Moors for the Future Partnership scientists, Tom Spencer and Dave Chandler, have led a huge effort by volunteers and staff to plant 15,000 sphagnum plants on a monitoring site on Kinder during the harsh winter and spring of 2018.
The site was a two hour hike from the roadside, with everyone doing their bit to carry the heavy plug plants and equipment.
“It’s definitely a team strengthening exercise because there’s this sense that you’re all in it together” says Dave. “The weather can make the task hard and challenging so you’ve all got to pull together. When someone is feeling low we band together to pick them up."
“I find that taking some cake for everybody to share is a good one for lifting spirits, especially when the sleet is blowing sideways!” adds Tom. “A lot of the time we’re there with volunteers so you’re very aware that they are giving up their time to help you with the job, and it’s not an easy job. The volunteers are so inspiring because they just get on with it and are always keen to do whatever is needed. How can you not be happy working with people like that?”
The sphagnum plugs have been planted on a special ‘monitoring’ site on Kinder. The plugs were planted very densely at only 15cm apart. This is so the bog can start functioning as a healthy blanket bog as soon possible so that the team can monitor the effects of sphagnum moss on slowing the flow of rainwater.

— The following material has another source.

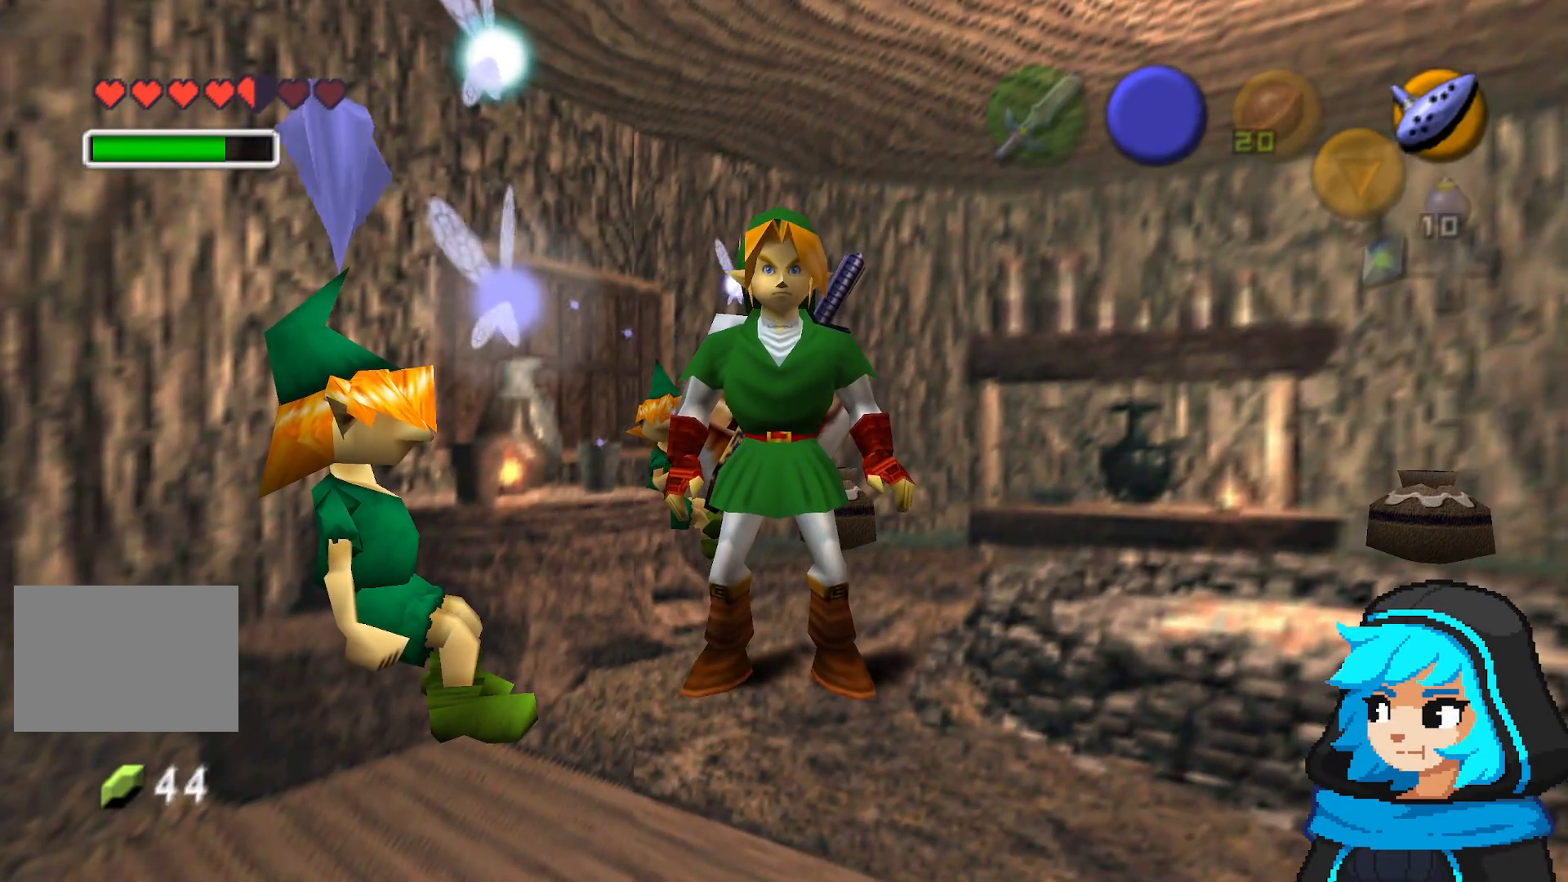
{"buttons": [], "left_stick": "center", "events": [[167, "left_stick", "down-left"], [417, "left_stick", "center"]]}
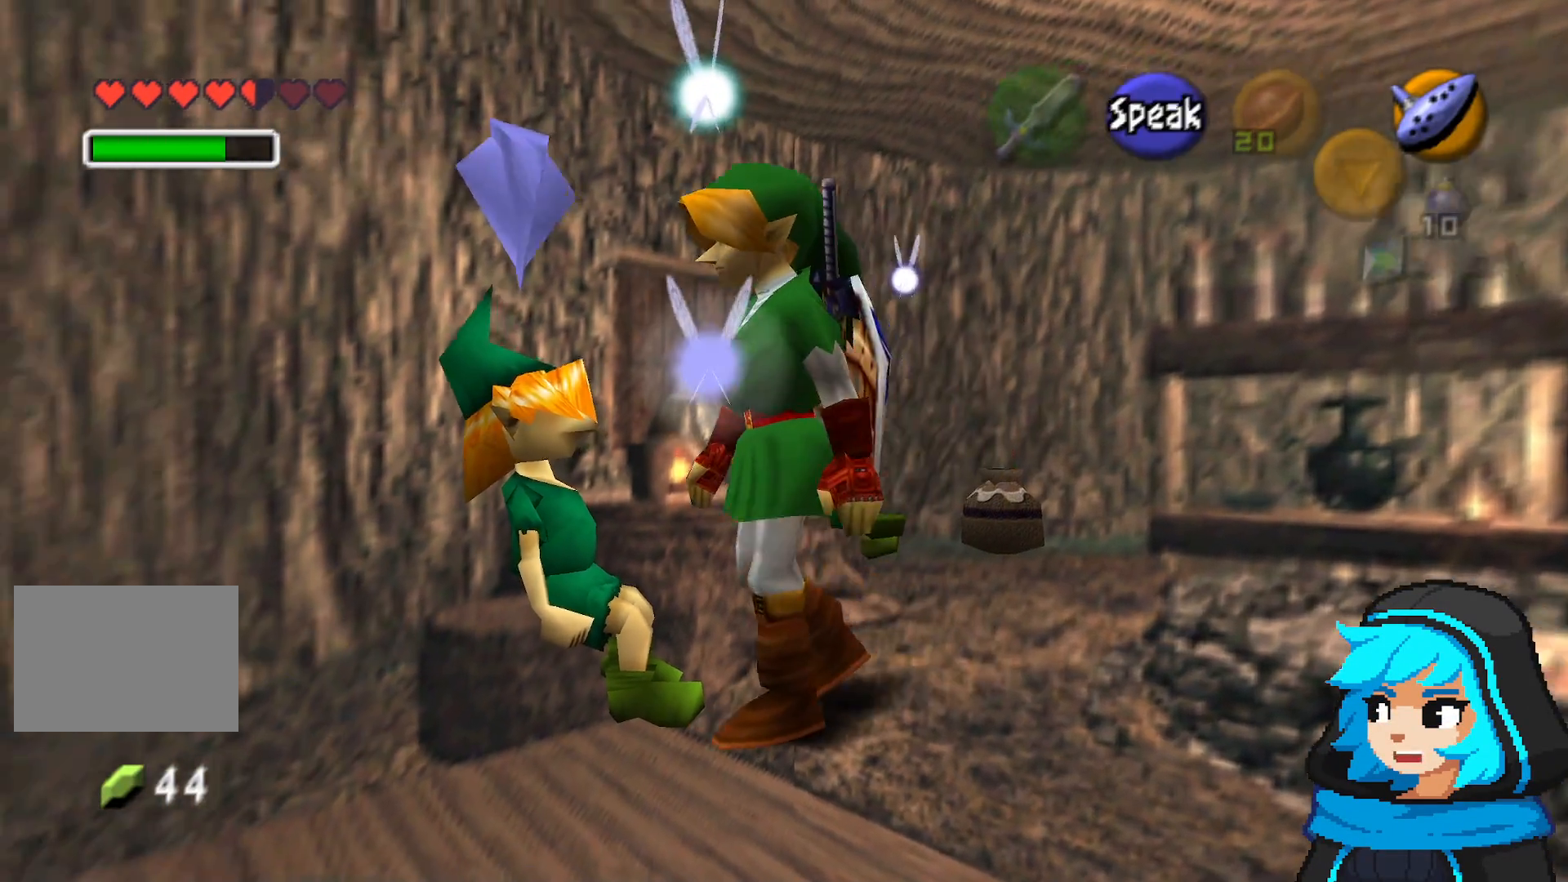
{"buttons": [], "left_stick": "center", "events": []}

But it’s not always happy days. “Despite the fact that we’re scientists, we miscounted and took one thousand too many sphagnum plugs up the hill! It’s a steep climb up to the site and carrying the sphagnum plugs makes it physically challenging and so having to carry a thousand of them back down was a bit disheartening,” says Dave. “Things like that can get you down when you’re low on morale and it’s on those days you need to remember why you’re doing what you’re doing”.
“I suppose that’s the key to motivation. You can often feel hopeless in the face of all the environmental problems in the world. Like how can I make a difference to something as massive as climate change? But that’s the point. My work means I am making a difference to the environment because of all the benefits healthy blanket bogs provide. I’m planting the sphagnum today. The sphagnum makes peat. And peat locks carbon in the ground. So I am helping to combat climate change. That’s what gets me up that hill when it’s sleeting sideways” says Tom.
“That and the cake of course!” laughs Dave.